Reproduce verbatim the stretch of the records below from the line containing "mask pulmonary artery (SVG masks)" through the end of the records, including both ends. Leave the pictures out of your copy.
▼▼▼
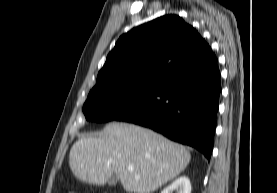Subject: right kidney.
Here are the masks:
<instances>
[{
	"label": "right kidney",
	"mask_w": 277,
	"mask_h": 193,
	"mask_svg": "<svg viewBox=\"0 0 277 193\" xmlns=\"http://www.w3.org/2000/svg\"><path fill=\"white\" fill-rule=\"evenodd\" d=\"M191 193V183L188 177L181 176L166 187L161 193Z\"/></svg>",
	"instance_id": "1"
}]
</instances>
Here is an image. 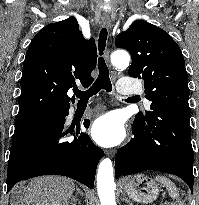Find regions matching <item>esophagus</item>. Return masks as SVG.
I'll use <instances>...</instances> for the list:
<instances>
[{"instance_id": "34e87169", "label": "esophagus", "mask_w": 199, "mask_h": 205, "mask_svg": "<svg viewBox=\"0 0 199 205\" xmlns=\"http://www.w3.org/2000/svg\"><path fill=\"white\" fill-rule=\"evenodd\" d=\"M101 25L103 27H109L110 26V19L108 17H102L101 18ZM105 58L108 60L109 58V49L106 50L105 52ZM106 155L114 157L116 154V150L115 149H109L105 151Z\"/></svg>"}]
</instances>
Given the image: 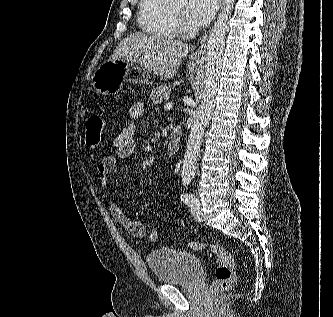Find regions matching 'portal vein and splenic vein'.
Masks as SVG:
<instances>
[{"mask_svg":"<svg viewBox=\"0 0 333 317\" xmlns=\"http://www.w3.org/2000/svg\"><path fill=\"white\" fill-rule=\"evenodd\" d=\"M172 108V102H167L165 105H164V109L166 110H170Z\"/></svg>","mask_w":333,"mask_h":317,"instance_id":"portal-vein-and-splenic-vein-1","label":"portal vein and splenic vein"}]
</instances>
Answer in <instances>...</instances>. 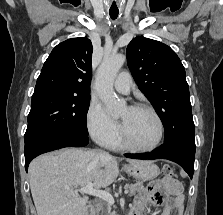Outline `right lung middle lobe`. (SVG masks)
I'll use <instances>...</instances> for the list:
<instances>
[{
	"mask_svg": "<svg viewBox=\"0 0 223 215\" xmlns=\"http://www.w3.org/2000/svg\"><path fill=\"white\" fill-rule=\"evenodd\" d=\"M90 97L57 93L33 94L24 140L55 134L88 136Z\"/></svg>",
	"mask_w": 223,
	"mask_h": 215,
	"instance_id": "dd1d6c3e",
	"label": "right lung middle lobe"
}]
</instances>
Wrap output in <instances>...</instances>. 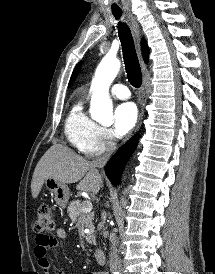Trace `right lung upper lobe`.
Listing matches in <instances>:
<instances>
[{"mask_svg":"<svg viewBox=\"0 0 215 274\" xmlns=\"http://www.w3.org/2000/svg\"><path fill=\"white\" fill-rule=\"evenodd\" d=\"M141 47H142V54H143L144 61L147 63L148 62L149 50H148L147 44H146V42L144 40H142V42H141ZM80 66H81V63H79L78 65H76V67H75V69H74V71L72 73L69 85L72 83V81L76 77V75H77V73L79 71Z\"/></svg>","mask_w":215,"mask_h":274,"instance_id":"1","label":"right lung upper lobe"}]
</instances>
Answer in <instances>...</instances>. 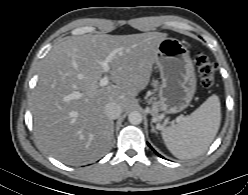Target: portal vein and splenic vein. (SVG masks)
Masks as SVG:
<instances>
[{"label":"portal vein and splenic vein","mask_w":248,"mask_h":195,"mask_svg":"<svg viewBox=\"0 0 248 195\" xmlns=\"http://www.w3.org/2000/svg\"><path fill=\"white\" fill-rule=\"evenodd\" d=\"M113 58V54H110L104 61H100L99 64L102 66V68L104 69V71L106 73L109 72L110 70V67H109V62L112 60ZM109 84V77L108 75H105L104 77H102L99 81V85L101 87H104L106 85Z\"/></svg>","instance_id":"obj_1"}]
</instances>
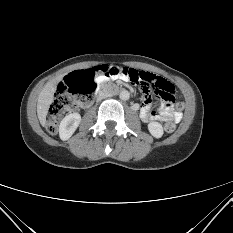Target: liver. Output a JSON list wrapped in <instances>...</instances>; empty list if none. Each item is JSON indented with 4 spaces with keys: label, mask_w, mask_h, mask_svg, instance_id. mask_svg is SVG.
<instances>
[{
    "label": "liver",
    "mask_w": 233,
    "mask_h": 233,
    "mask_svg": "<svg viewBox=\"0 0 233 233\" xmlns=\"http://www.w3.org/2000/svg\"><path fill=\"white\" fill-rule=\"evenodd\" d=\"M63 76H59L49 81L41 90L38 95L37 101V115L38 119L42 126L46 124V116L48 114V110L50 105L54 99V93L56 91V86L58 82L62 79Z\"/></svg>",
    "instance_id": "1"
}]
</instances>
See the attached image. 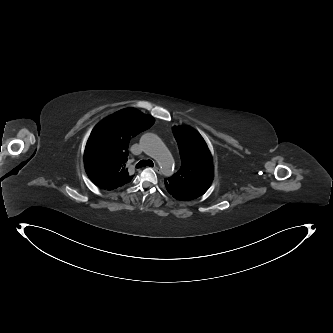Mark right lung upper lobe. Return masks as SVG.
<instances>
[{"mask_svg": "<svg viewBox=\"0 0 333 333\" xmlns=\"http://www.w3.org/2000/svg\"><path fill=\"white\" fill-rule=\"evenodd\" d=\"M154 121L152 116L126 108L106 117L93 129L86 143L84 163L89 178L99 188L114 190L131 181L133 175L125 167L129 140L150 128Z\"/></svg>", "mask_w": 333, "mask_h": 333, "instance_id": "right-lung-upper-lobe-1", "label": "right lung upper lobe"}]
</instances>
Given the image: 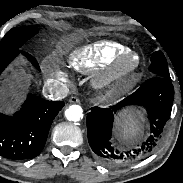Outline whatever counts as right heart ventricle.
I'll list each match as a JSON object with an SVG mask.
<instances>
[{"label":"right heart ventricle","instance_id":"right-heart-ventricle-1","mask_svg":"<svg viewBox=\"0 0 183 183\" xmlns=\"http://www.w3.org/2000/svg\"><path fill=\"white\" fill-rule=\"evenodd\" d=\"M128 50V47L114 41H98L73 50L67 62L76 72L87 73L106 66L114 56Z\"/></svg>","mask_w":183,"mask_h":183}]
</instances>
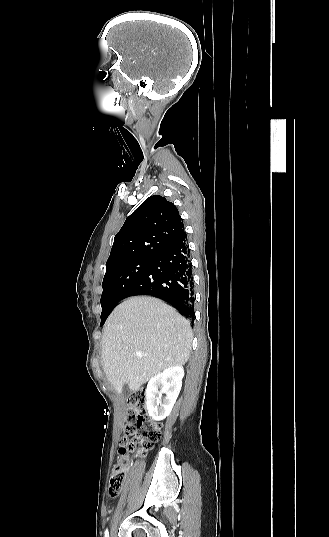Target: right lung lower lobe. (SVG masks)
Here are the masks:
<instances>
[{
	"instance_id": "98d812e1",
	"label": "right lung lower lobe",
	"mask_w": 329,
	"mask_h": 537,
	"mask_svg": "<svg viewBox=\"0 0 329 537\" xmlns=\"http://www.w3.org/2000/svg\"><path fill=\"white\" fill-rule=\"evenodd\" d=\"M135 295L163 299L193 319L194 282L186 234L151 261L124 298Z\"/></svg>"
}]
</instances>
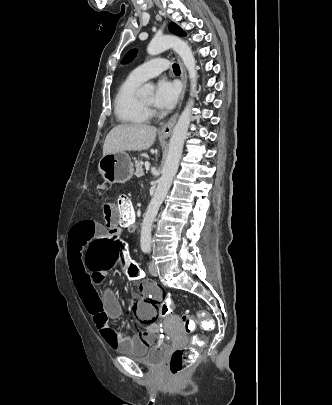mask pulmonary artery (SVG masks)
Instances as JSON below:
<instances>
[{"label": "pulmonary artery", "mask_w": 332, "mask_h": 405, "mask_svg": "<svg viewBox=\"0 0 332 405\" xmlns=\"http://www.w3.org/2000/svg\"><path fill=\"white\" fill-rule=\"evenodd\" d=\"M166 69H168V61L164 58H156L135 68L129 77L136 81L144 82L159 75Z\"/></svg>", "instance_id": "e3ab8cb5"}]
</instances>
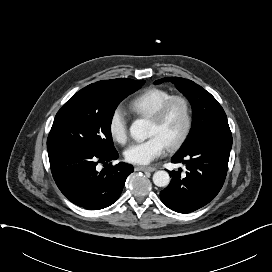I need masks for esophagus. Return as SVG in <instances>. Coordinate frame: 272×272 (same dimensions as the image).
I'll use <instances>...</instances> for the list:
<instances>
[{
	"label": "esophagus",
	"mask_w": 272,
	"mask_h": 272,
	"mask_svg": "<svg viewBox=\"0 0 272 272\" xmlns=\"http://www.w3.org/2000/svg\"><path fill=\"white\" fill-rule=\"evenodd\" d=\"M135 169L137 171H149V172H153L156 170L155 167H148V166H137Z\"/></svg>",
	"instance_id": "esophagus-1"
}]
</instances>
▲▲▲
— THE RESULT —
mask pulmonary artery (SVG masks)
Instances as JSON below:
<instances>
[{"label": "pulmonary artery", "mask_w": 332, "mask_h": 405, "mask_svg": "<svg viewBox=\"0 0 332 405\" xmlns=\"http://www.w3.org/2000/svg\"><path fill=\"white\" fill-rule=\"evenodd\" d=\"M166 69H168V61L164 58H156L135 68L129 77L136 81L144 82L159 75Z\"/></svg>", "instance_id": "e3ab8cb5"}]
</instances>
I need masks for esophagus. Return as SVG in <instances>. Coordinate frame: 272×272 (same dimensions as the image).
I'll use <instances>...</instances> for the list:
<instances>
[{
	"label": "esophagus",
	"mask_w": 272,
	"mask_h": 272,
	"mask_svg": "<svg viewBox=\"0 0 272 272\" xmlns=\"http://www.w3.org/2000/svg\"><path fill=\"white\" fill-rule=\"evenodd\" d=\"M135 169L137 171H149V172H153L156 170L155 167H148V166H137Z\"/></svg>",
	"instance_id": "esophagus-1"
}]
</instances>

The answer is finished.